Perched just outside the Jaffa Gate that welcomes you into the old city, the Mamilla development sits now on what was once a slummy and dangerous, politically contested 'no man's land' following the 1967 war. Today, after 30 years in the making, it has been turned into an attention-worthy 28-acre mixed-use piece of paradise, that is home to upscale retail, fine dining, prominent businesses, top of the line homes and - you guessed it - hotels, including our spotlight hotel of the day. Created by genius architect Moshe Safdie, who also designed Columbus Center in New York City, the luxurious Mamilla Hotel has a contemporary, sophisticated look that is a perfect marriage between sleek minimalism and local Jerusalem-esque aesthetic.
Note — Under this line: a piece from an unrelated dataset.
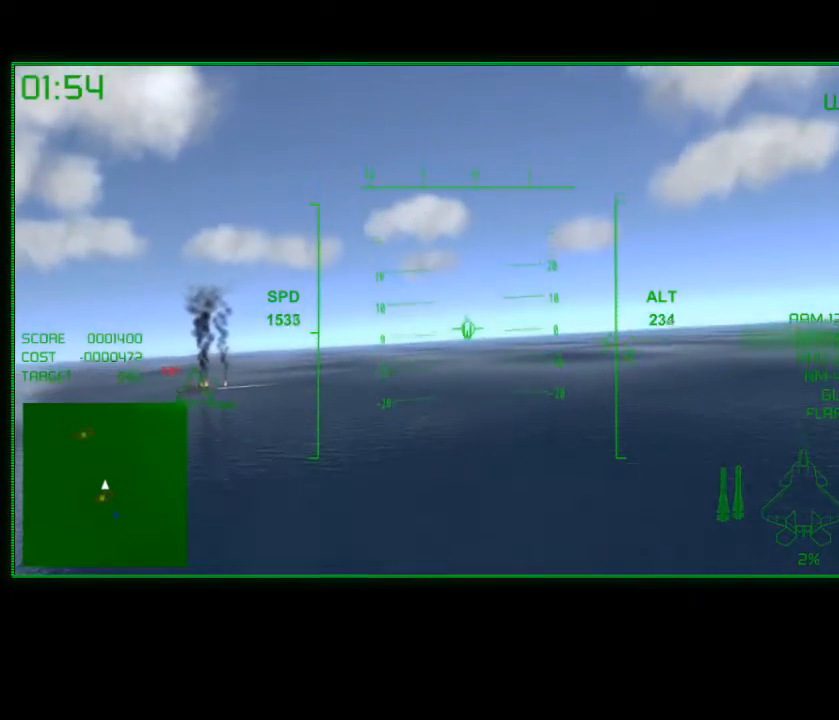
{"buttons": ["R2"], "left_stick": "center", "right_stick": "center", "events": [[17, "left_stick", "center"], [317, "left_stick", "up-left"], [467, "left_stick", "center"]]}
Actually, the Mamilla hotel and mall is one of the best examples that I have seen in Jerusalem of this 'local aesthetic'. You see, all building projects here in Jerusalem, according to city law, must be built using local Jerusalem stone, a light-colored limestone that is typical of the buildings, temples, roads and alleyways in existence here since ancient times. One of the first things, in fact, that you will notice about Jerusalem when you first drive up the hill into the city is the rolling green hills dotted with Jerusalem stone as far as the eye can see. The same sort of rules apply to different cities of the world, including Santorini and Mykonos in the Greek Islands where you will see a landscape of white houses covered with blue thatched roofs; or in Florence, Italy, a land characterized by rustic red roofs. It makes for quite a beautiful visual and a photographer's paradise.
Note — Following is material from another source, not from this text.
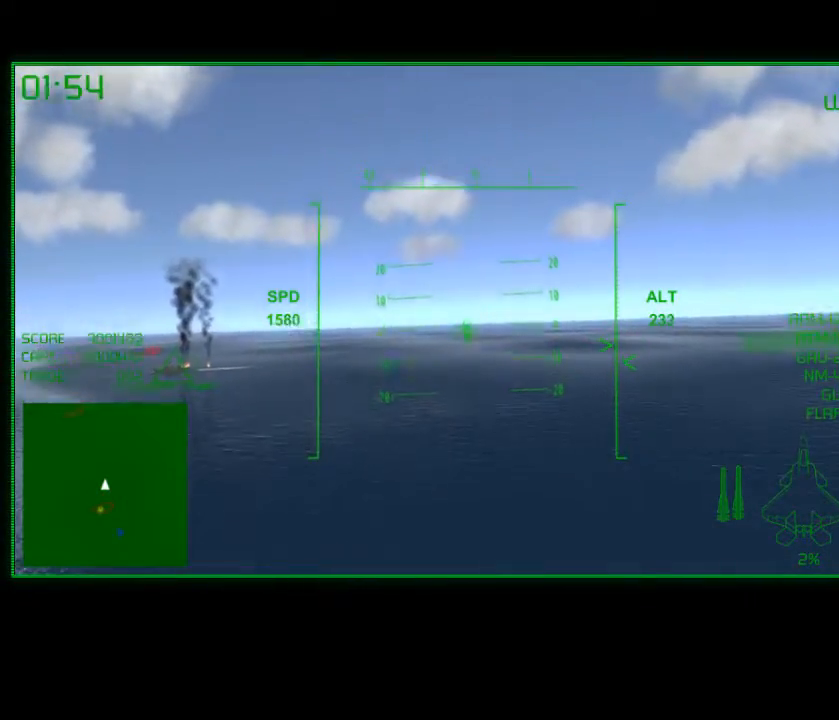
{"buttons": ["R2"], "left_stick": "center", "right_stick": "center", "events": [[250, "left_stick", "down"], [367, "left_stick", "center"]]}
Going back to Mamilla Hotel, not only does it have that quintessential Jerusalem stone 'look', but also, no other hotel does a better job of seemingly hiding away into its natural and historic surroundings. It looks almost invisible from a distance. Check out the far right side of the picture on the left (the hotel is on the left and the attached mall is on the right). From afar, those images on the right just look like landscaped terracing or buttresses supporting the weight of the old city. However, in reality, every detail was carefully crafted and manipulated to look as natural as possible, in order to blend in with the neighboring world. It should come as no surprise then that these painstaking efforts resulted in the accumulation of numerous awards and prizes for the architect's unique ability to honor the Jerusalem building code and for doing so in a beautiful, seamless and respectful way.
|Rooftop Deck & Wine Bar|
Although the hotel blends in seamlessly with its surroundings, what you will find on the inside will shock you in its contrast from the outside world. According to their website, the hotel recently entered the Sunday Times Travel Magazine's "World's Best 100 Hotels" and Conde Nast Traveler's UK and US editions' "Hot List 2010". I will keep you waiting no more. Let me introduce you to the celebrated Mamilla Jerusalem Hotel:
GARDENS & TERRACES:
DOWNSTAIRS BALLROOMS & CONFERENCE ROOMS:
Kind of has the feel of a W hotel, doesn't it? I think so, at least. I will definitely be going back to check out the Mirror Bar on a busy Friday or Saturday night. If you're curious to see the rooms, you will have to check it out on the internet. We sneaked around on one floor to check it out, but quickly left after a few strange looks from the cleaning guys. Oops! Hope you enjoyed the visit at Mamilla, it's a beautiful place and is demonstrative of the changing landscape around this neck of the woods.